Daol Asset Management, a Korean investment firm that doled out $200 million in mezzanine debt on the Midtown tower, took the asset at auction yesterday after Rosen and Michael Fuchs’s RFR declined to bid on the deal, The Promote first reported.

The firm stayed on the sidelines because the deal had been devalued by “today’s capital market environment,” a spokesperson told the publication.

285 Madison, which stands a few blocks from Grand Central, was reappraised at $300 million last summer — effectively half of its 2017 value.

Daol may hold the keys to 285 Madison, but it wasn’t the first lender to make a grab for them.

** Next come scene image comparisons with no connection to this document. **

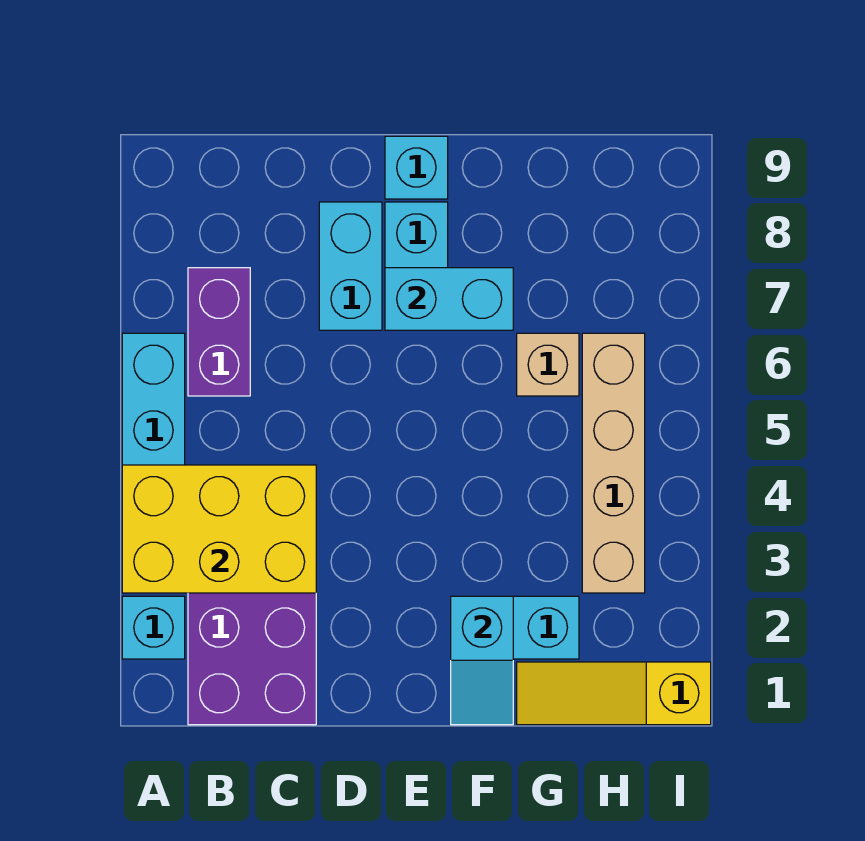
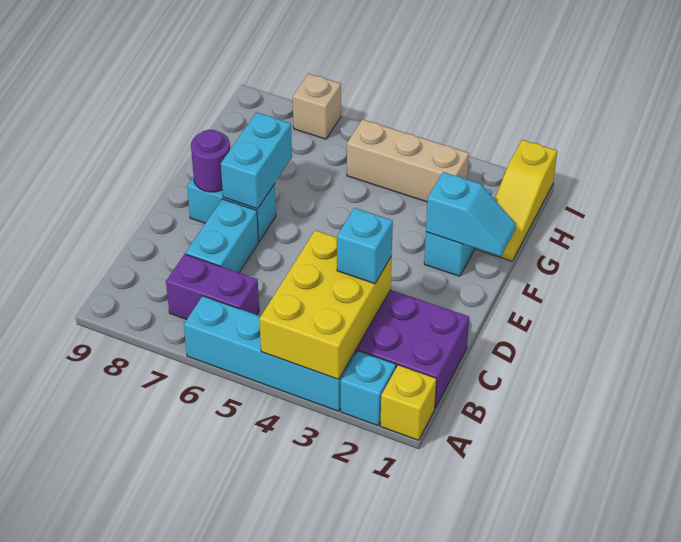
none -> yellow 1x1 brick [380,365,437,440]
cyan 1x2 brick [319,202,382,330] -> cyan 1x2 brick turned to [186,199,259,273]
none -> purple 1x1 round brick [191,130,230,192]
cyan 1x1 brick [385,136,448,199] -> cyan 1x1 brick moved to [337,208,393,284]
tan 1x1 brick [517,333,579,396] -> tan 1x1 brick moved to [293,73,341,139]
tan 1x4 brick [582,333,645,593] -> tan 1x3 brick [347,119,469,202]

Late last year, the bondholders on a $219 million CMBS loan slapped the firm with a pre-foreclosure filing after its second default of 2024.

Ahead of a May maturity, RFR told its lender it would be unable to pay off the loan when matured, according to Morningstar Credit. It managed to nab a six-month extension, but when the new maturity dawned, it was in the exact same spot — overleveraged in a relatively high-rate environment.

The firm requested yet another extension; the bondholders instead moved to foreclose.

A little over a month later, Daol made its play for the asset, filing a UCC foreclosure on RFR’s ownership interest in the property. The move allowed the mezz lender to skip the line.

UCC foreclosures, by nature, move months faster than judicial foreclosures in New York State — what the bondholders filed. Case in point: It took Daol a little over two months to take the keys.

It’s not surprising that two lenders were vying for ownership. 285 Madison is in good shape, especially for an older office tower. It’s 96 percent leased and pulling nearly three times as much revenue as expenses, according to Morningstar.

Critically, though, those expenses do not account for debt service, which has crippled the building.

All told, RFR had $419 million in debt on the deal. It’s been underwater since November 2022, when it was first reappraised for $411 million — a 30 percent cut from its 2017 value.